REQUIRED WORK:
Could you set down the listing below exactly, leaving out its pictures?

DATA EXTRACT:

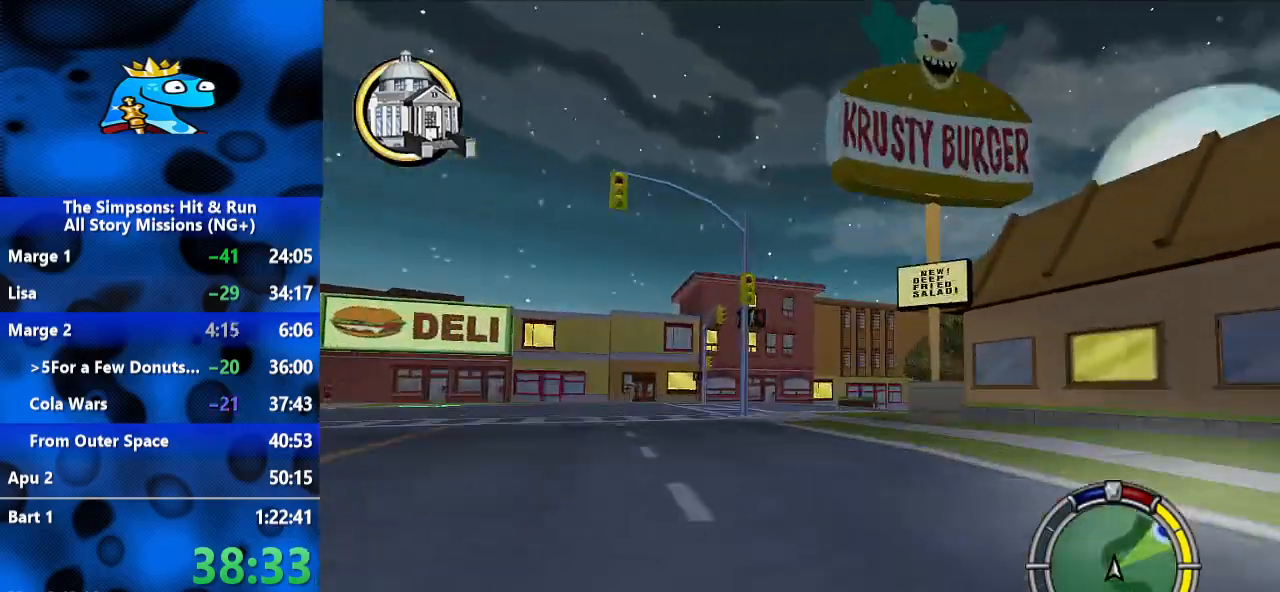
{"dt_ms": 500, "buttons": ["L1", "R2"], "left_stick": "up-right", "right_stick": "center", "events": [[200, "left_stick", "up-right"], [467, "L1", "down"]]}
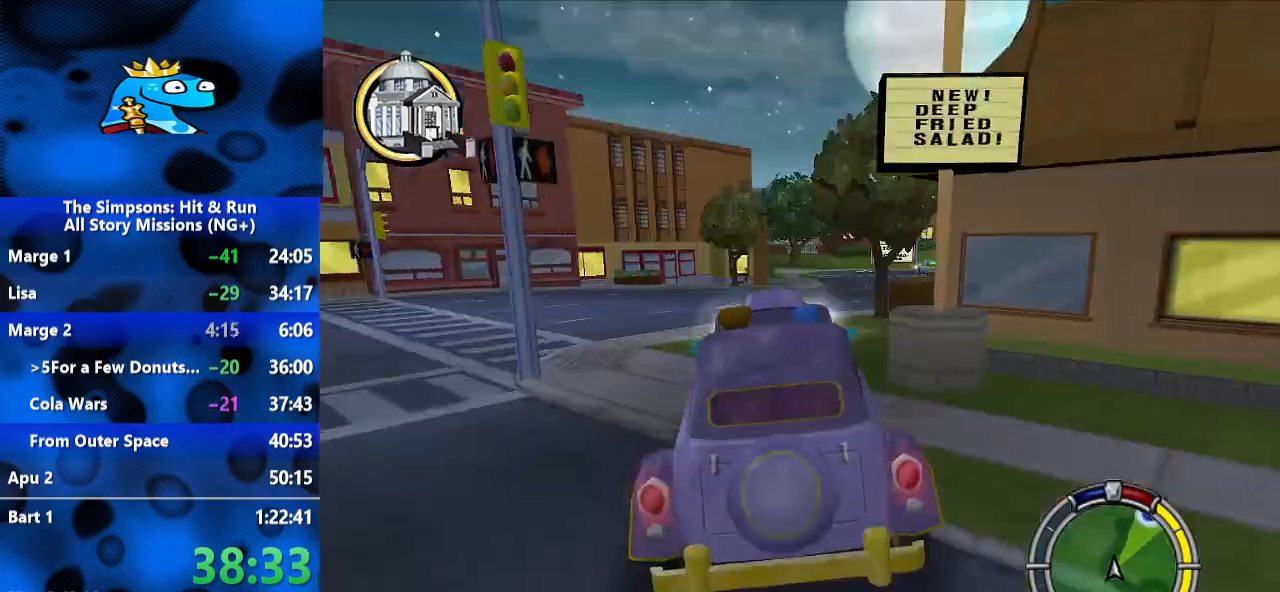
{"dt_ms": 1000, "buttons": ["R2"], "left_stick": "center", "right_stick": "center", "events": [[67, "L1", "up"], [67, "left_stick", "right"], [167, "L1", "down"], [267, "L1", "up"], [667, "left_stick", "center"], [833, "left_stick", "right"], [1000, "left_stick", "center"]]}
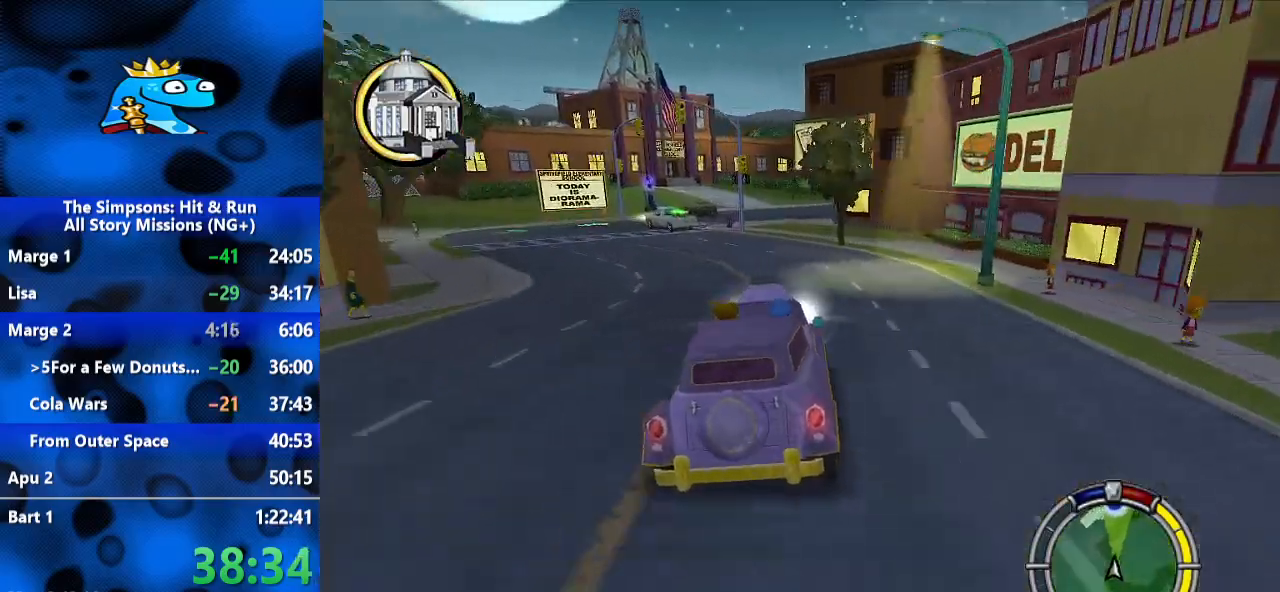
{"dt_ms": 500, "buttons": ["R2"], "left_stick": "center", "right_stick": "center", "events": [[100, "L3", "down"], [233, "L3", "up"]]}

OUTPUT BELOW:
{"dt_ms": 500, "buttons": ["L1", "R2"], "left_stick": "up-right", "right_stick": "center", "events": [[200, "left_stick", "up-right"], [467, "L1", "down"]]}
{"dt_ms": 1000, "buttons": ["R2"], "left_stick": "center", "right_stick": "center", "events": [[67, "L1", "up"], [67, "left_stick", "right"], [167, "L1", "down"], [267, "L1", "up"], [667, "left_stick", "center"], [833, "left_stick", "right"], [1000, "left_stick", "center"]]}
{"dt_ms": 500, "buttons": ["R2"], "left_stick": "center", "right_stick": "center", "events": [[100, "L3", "down"], [233, "L3", "up"]]}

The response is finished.